The one black singer who stands out in my memory most vividly was a man who lived in the same community where I was reared and whose name was Henry Hatchett. I never remember hearing Mr. Hatchett called "Mr. Hatchett" or even "Henry." It was either "Hatchett" or "Henry Hatchett." Unfortunately, Mr. Hatchett was mentally challenged and, because of his handicap, was sometimes made the object of practical jokes. He was very tolerant and friendly, however, and was loved by all. In spite of his fairly severe handicap, Mr. Hatchett was blessed with an extraordinary gift of singing and the only way I ever heard him express this gift was in singing Sacred Harp. Even though he was unable to read or write a single word, not even his own name, Mr. Hatchett would attend every Sacred Harp singing he possibly could and sing from memory the notes and the words to every song. His favorite was #58, Pisgah, and I have observed him lead this song, straying from the hollow square, walking in rhythm up and down the center aisle of the church, and making everybody happy, especially Henry Hatchett. He had no means of transportation of his own and was always dependent on someone else to furnish him a ride to the singings and back home. Sometimes when these rides failed to materialize, his desire to attend a singing would be so strong that he would walk many miles to get there. Typically, these singings would be held in country churches located in the backwoods off unpaved, tree-shaded roads. If the singing lasted into the night, this meant that Mr. Hatchett would have to walk some dark and lonely roads to get home. One such road he frequently traveled by foot passed near my home. Many times I have heard Henry Hatchett in the late hours of the night singing as he walked down a long hill on this dirt road toward his home, "O Lord, remember me."

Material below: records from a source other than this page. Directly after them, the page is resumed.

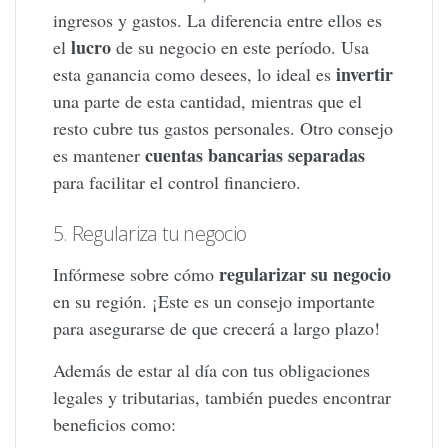
ingresos y gastos. La diferencia entre ellos es
lucro
el
de su negocio en este período. Usa
invertir
esta ganancia como desees, lo ideal es
una parte de esta cantidad, mientras que el
resto cubre tus gastos personales. Otro consejo
cuentas bancarias separadas
es mantener
para facilitar el control financiero.
5. Regulariza tu negocio
regularizar su negocio
Infórmese sobre cómo
en su región. ¡Este es un consejo importante
para asegurarse de que crecerá a largo plazo!
Además de estar al día con tus obligaciones
legales y tributarias, también puedes encontrar
beneficios como:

It is interesting to speculate about how blacks in East Texas came to sing Sacred Harp in the first place. It is known that many settlers in this part of the state who came from Alabama and Georgia brought their Sacred Harp songbooks with them. It is also known that some of these settlers were also slave owners. Therefore, it is logical to assume that some of these slaves learned to sing Sacred Harp from their white masters. It could also be that, having first heard it sung by whites, they then learned to sing it all on their own, perhaps even after emancipation. However it got handed down, we know that it was not an exact duplicate of the way the whites did it. There were too many practices, in style and procedure, that were unique to them to say they copied it exactly from the whites. Because someone failed to plan for the future and be concerned about the preservation of these distinct qualities, they are now only in our memories. True, blacks in East Texas today can—and should—be recruited to sing Sacred Harp, but I do not think I will ever again hear it sung the way it was at Mayflower that night.